• [EINTRÄGE IM DATENSATZ]:
---

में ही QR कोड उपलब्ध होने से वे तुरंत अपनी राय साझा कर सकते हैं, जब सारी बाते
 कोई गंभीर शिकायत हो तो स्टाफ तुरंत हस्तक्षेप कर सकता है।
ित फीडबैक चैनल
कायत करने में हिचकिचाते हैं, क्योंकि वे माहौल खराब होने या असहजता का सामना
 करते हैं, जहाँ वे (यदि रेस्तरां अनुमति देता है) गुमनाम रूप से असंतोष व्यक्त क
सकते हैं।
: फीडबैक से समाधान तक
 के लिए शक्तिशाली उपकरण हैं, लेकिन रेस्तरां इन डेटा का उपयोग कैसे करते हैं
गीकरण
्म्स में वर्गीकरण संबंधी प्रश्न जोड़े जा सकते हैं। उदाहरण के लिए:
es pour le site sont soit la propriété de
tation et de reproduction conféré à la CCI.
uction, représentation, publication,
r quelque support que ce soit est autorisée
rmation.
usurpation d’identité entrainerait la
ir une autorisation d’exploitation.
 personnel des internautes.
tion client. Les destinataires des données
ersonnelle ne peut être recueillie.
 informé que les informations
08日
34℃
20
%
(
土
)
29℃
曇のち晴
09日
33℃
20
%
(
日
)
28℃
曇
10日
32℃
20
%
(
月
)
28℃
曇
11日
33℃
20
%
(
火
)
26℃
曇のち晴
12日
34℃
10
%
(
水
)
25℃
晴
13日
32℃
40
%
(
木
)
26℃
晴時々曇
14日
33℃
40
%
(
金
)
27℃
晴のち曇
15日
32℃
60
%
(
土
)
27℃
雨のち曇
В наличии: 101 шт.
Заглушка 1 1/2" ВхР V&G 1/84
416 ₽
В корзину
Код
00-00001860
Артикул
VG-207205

---

• [ARBEITSAUFTRAG]: Entnimm dem gesamten Material den Text und gib ihn Zeile für Zeile unverändert wieder.

• [ANTWORT ZUR AUFGABE]:
में ही QR कोड उपलब्ध होने से वे तुरंत अपनी राय साझा कर सकते हैं, जब सारी बाते
 कोई गंभीर शिकायत हो तो स्टाफ तुरंत हस्तक्षेप कर सकता है।
ित फीडबैक चैनल
कायत करने में हिचकिचाते हैं, क्योंकि वे माहौल खराब होने या असहजता का सामना
 करते हैं, जहाँ वे (यदि रेस्तरां अनुमति देता है) गुमनाम रूप से असंतोष व्यक्त क
सकते हैं।
: फीडबैक से समाधान तक
 के लिए शक्तिशाली उपकरण हैं, लेकिन रेस्तरां इन डेटा का उपयोग कैसे करते हैं
गीकरण
्म्स में वर्गीकरण संबंधी प्रश्न जोड़े जा सकते हैं। उदाहरण के लिए:
es pour le site sont soit la propriété de
tation et de reproduction conféré à la CCI.
uction, représentation, publication,
r quelque support que ce soit est autorisée
rmation.
usurpation d’identité entrainerait la
ir une autorisation d’exploitation.
 personnel des internautes.
tion client. Les destinataires des données
ersonnelle ne peut être recueillie.
 informé que les informations
08日
34℃
20
%
(
土
)
29℃
曇のち晴
09日
33℃
20
%
(
日
)
28℃
曇
10日
32℃
20
%
(
月
)
28℃
曇
11日
33℃
20
%
(
火
)
26℃
曇のち晴
12日
34℃
10
%
(
水
)
25℃
晴
13日
32℃
40
%
(
木
)
26℃
晴時々曇
14日
33℃
40
%
(
金
)
27℃
晴のち曇
15日
32℃
60
%
(
土
)
27℃
雨のち曇
В наличии: 101 шт.
Заглушка 1 1/2" ВхР V&G 1/84
416 ₽
В корзину
Код
00-00001860
Артикул
VG-207205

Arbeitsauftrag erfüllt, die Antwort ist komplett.